The package was expected to work in linux environment. Firstly clone the repo.
$ git clone https://github.com/Mandy1007/lightning_alert.git
The project was preferably installed and implemented in a virtual environment. So create a new environment by
$ virtualenv lightening_venv
$ . lightening_venv/bin/activate
The next step is to install the program by
$ pip install -e .[test]
We can run the following code for testing
$ lightning_alert < lightning.json assets.json
Where lightning.json and assets.json is in the installed folder.
If the project was expected to installed in actual environment, we can run the following code to install and test
$ sudo pip install -e .[test]
$ lightning_alert < lightning.json assets.json
##Time complexity
Suppose we have N assets and M lightning strikes, the time complexity is O(N+M). What we did is firstly scanning the assets.json file and save the assets information in a dict (i.e. the quadkey as key and (assetsOwner, assetsName) as value. Notable that if several owners have same quadkey, the value will be a list). This step takes O(N). Then for each strike information, it takes O(1) to process (since searching a key in dict takes O(1) time). Therefore totally it takes O(N+M) for this program.

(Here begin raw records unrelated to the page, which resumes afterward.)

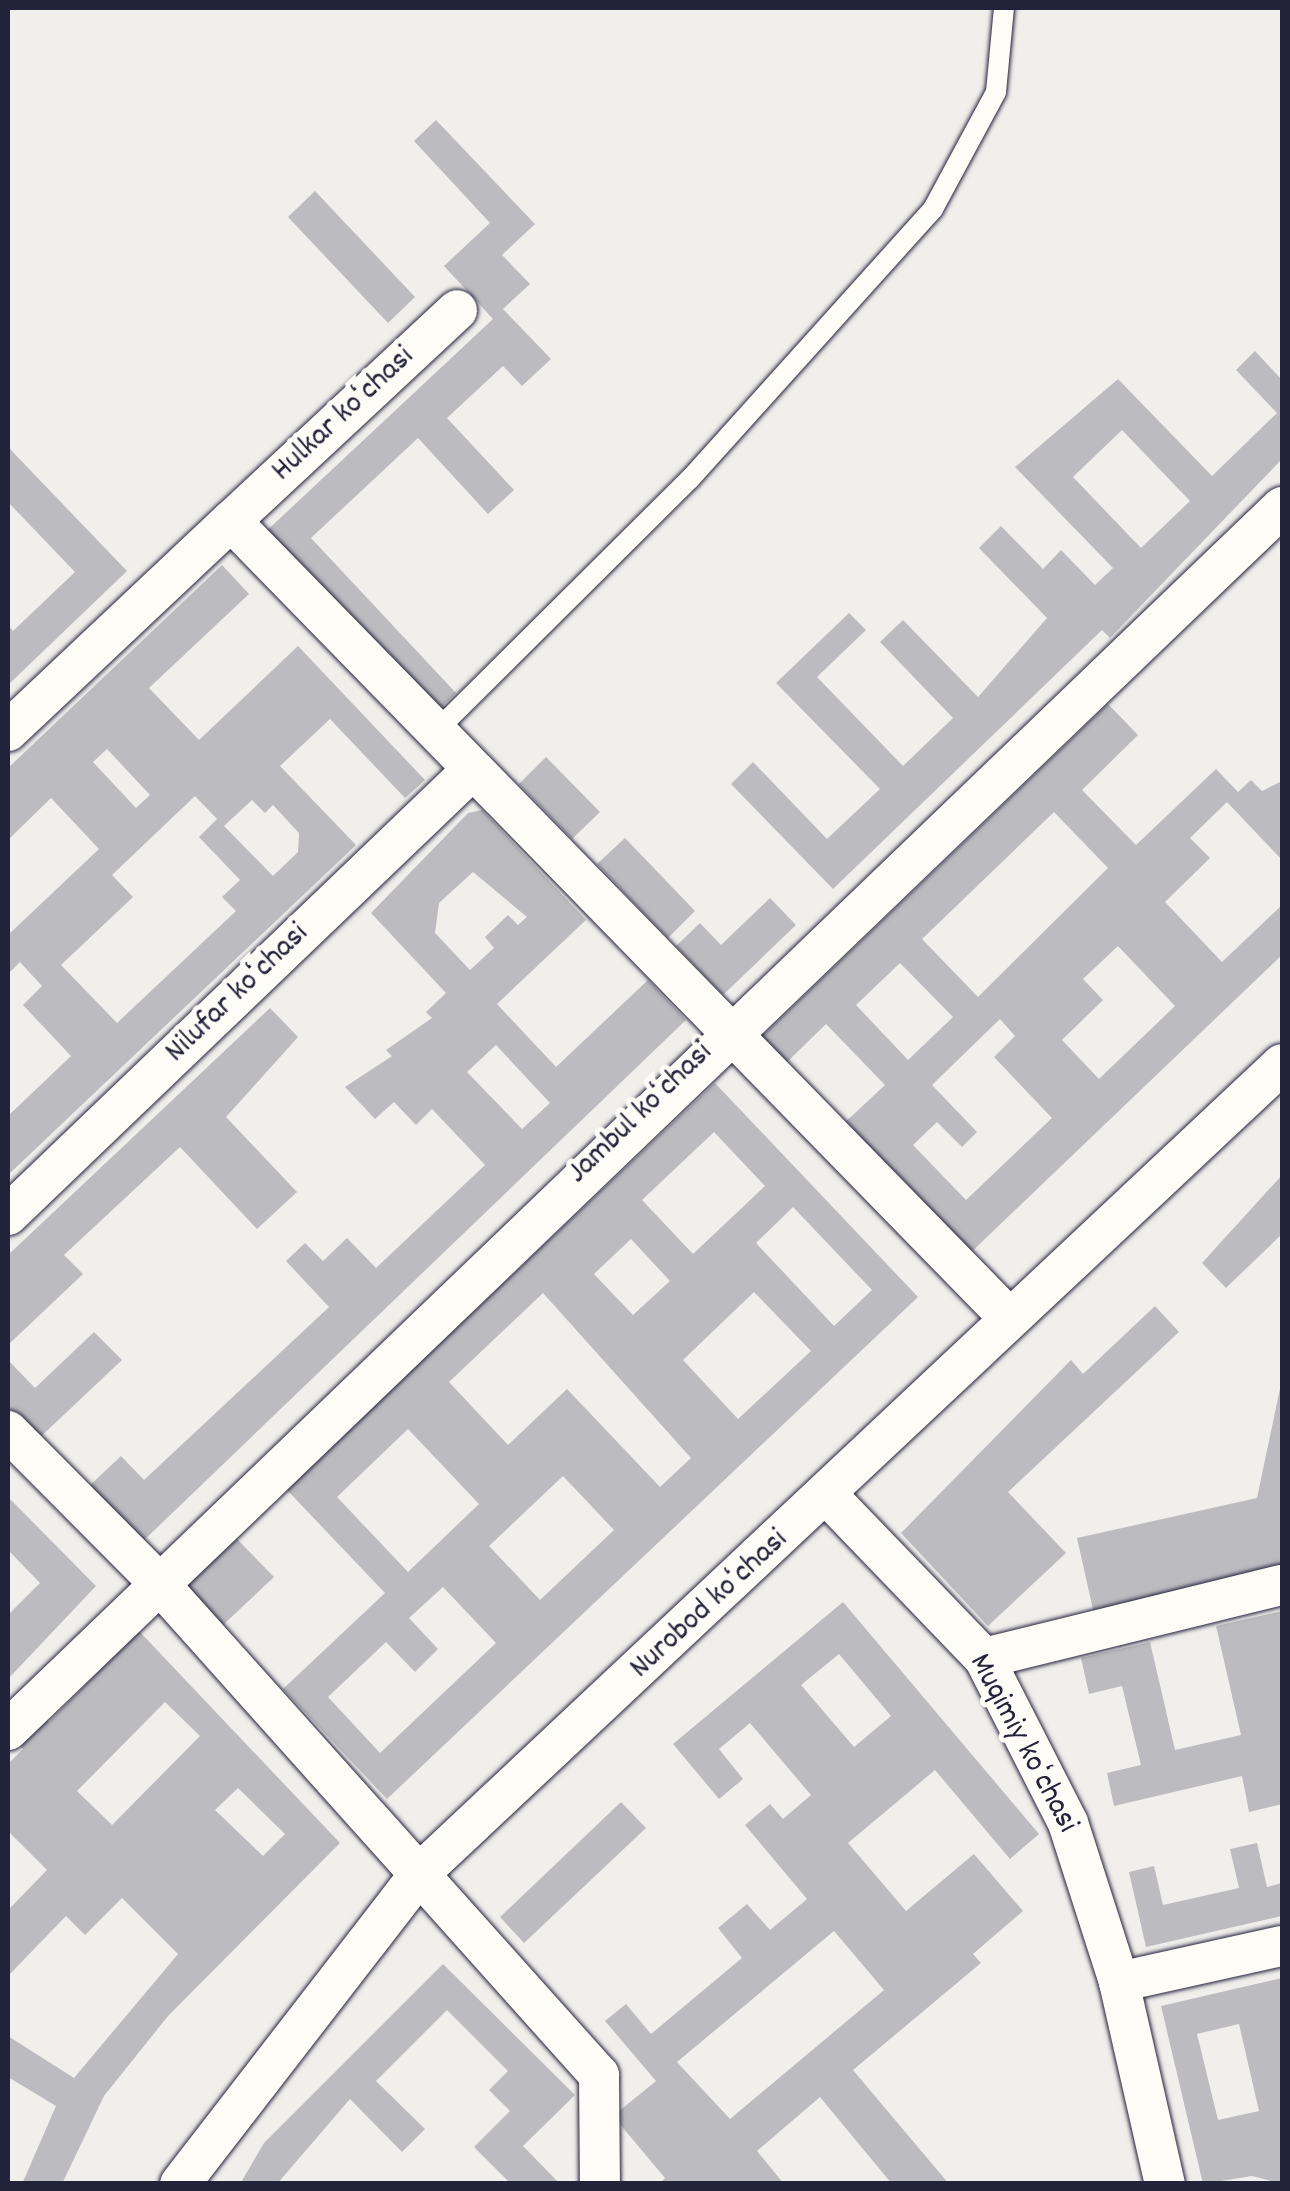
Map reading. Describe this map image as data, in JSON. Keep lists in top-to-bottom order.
{
  "streets": {
    "street": [
      "Hulkar koʻchasi",
      "Nilufar koʻchasi",
      "Jambul koʻchasi",
      "Nurobod koʻchasi",
      "Muqimiy koʻchasi"
    ]
  },
  "crossings": [
    ["Nurobod koʻchasi", "Muqimiy koʻchasi"]
  ]
}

##Bad data handling If the asset .json object of a specific owner was invalid (e.g. missing quadkey or assetsOwner information), the program will just ignore this asset information and printed out "invalid assest input #: " with red color. If one lightning strike .json object was invalid, smilarly the program will ignore this strike information and printed out "invalid strike input #: " with red color.
##Potential improvement
For further improvement we may consider the following:
- If the lightning data is very large and the asset data is relatively small, we may want to do an early stop. As soon as we detect the asset dictionary is empty we stop the whole process. By doing this, we could speed up the total running time.
- If the asset data is very large, building a dictionary may spend a lot of memory. Thus, we could use a Trie data structure instead of a dictionary here. The advantages of using Trie for large asset data are: higher memory efficiency, faster on average at insertion, and also generally faster than hash table for small keys by avoiding hash function.
So above are two strategies to do the possible further improvement.